The French authorities said Saturday they were checking the identity of a man arrested in Scotland and believed to have vanished eight years ago following the murder of his wife and four children.
French judicial sources had said Friday that police at Glasgow airport had arrested Xavier Dupont de Ligonnes, who was subject to an international arrest warrant for the 2011 killings which transfixed France.
The French state prosecutor in Nantes, site of the murders, said identity checks were being carried out to establish if the arrested man was really Xavier Dupont de Ligonnes.
"Investigators are going to Scotland to carry out the checks and the investigating magistrate is waiting for the results," prosecutor Pierre Sennes told AFP.
Dupont de Ligonnes was stopped in Glasgow airport after arriving on a flight from Paris, according to two French sources close to the investigation.

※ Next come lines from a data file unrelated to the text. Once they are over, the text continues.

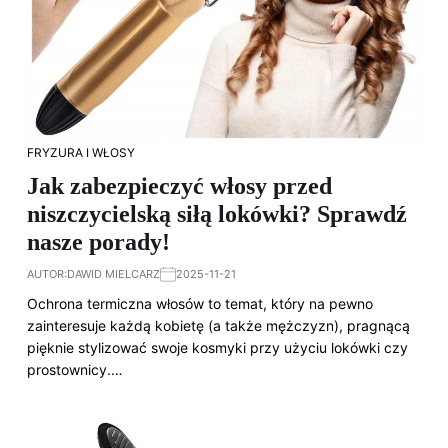
FRYZURA I WŁOSY
Jak zabezpieczyć włosy przed
niszczycielską siłą lokówki? Sprawdź
nasze porady!
AUTOR:
DAWID MIELCARZ
2025-11-21
Ochrona termiczna włosów to temat, który na pewno
zainteresuje każdą kobietę (a także mężczyzn), pragnącą
pięknie stylizować swoje kosmyki przy użyciu lokówki czy
prostownicy.…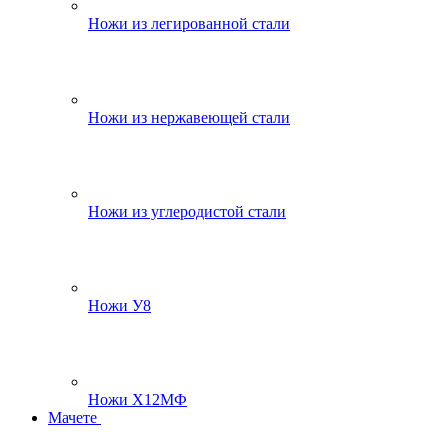
Ножи из легированной стали
Ножи из нержавеющей стали
Ножи из углеродистой стали
Ножи У8
Ножи Х12МФ
Мачете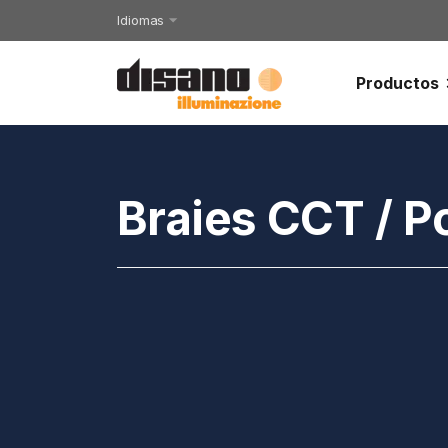
Idiomas
Productos
Braies CCT / P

The sources confirmed that a fingerprint match had been made but one said a DNA analysis was being conducted so as to be "totally sure" it was him.
Another source said Dupont de Ligonnes was travelling on a stolen French passport and had likely spent part of his time on the run in Britain.
The 58-year-old is suspected of shooting his family dead and burying them under the terrace of their townhouse in Nantes, western France.
Their bodies were found three weeks after the killings during which time Dupont de Ligonnes reportedly told his teenage children's school he had been transferred to a job in Australia.
He is said to have told friends he was a US secret agent who was being taken into a witness protection programme.
French prosecutors have said he killed all five of his victims in a "methodical execution", shooting them each twice in the head at close range with a weapon fitted with a silencer.
He is believed to have covered them in quicklime and wrapped them in sheets before burying them under concrete.
Earlier on Friday, officers had picked out the suspect at the French capital's Charles de Gaulle airport but there was not enough time to seize him, so they alerted British police, who confirmed an arrest had been made.
The man "remains in police custody in connection with a European Arrest Warrant issued by the French Authorities", a Police Scotland spokeswoman said.
For years France has been gripped by the question of how Dupont de Ligonnes had disappeared without trace, with some suggesting he may have killed himself. Hundreds of reported sightings only added to the mystery.
In 2015, a letter and photo of two of his sons, signed with his name and the message "I am still alive", was delivered to an AFP journalist but experts could not verify its authenticity.
The alleged killer evaded a police dragnet in the Var region of southern France in January last year after witnesses reported seeing a man resembling him near a monastery.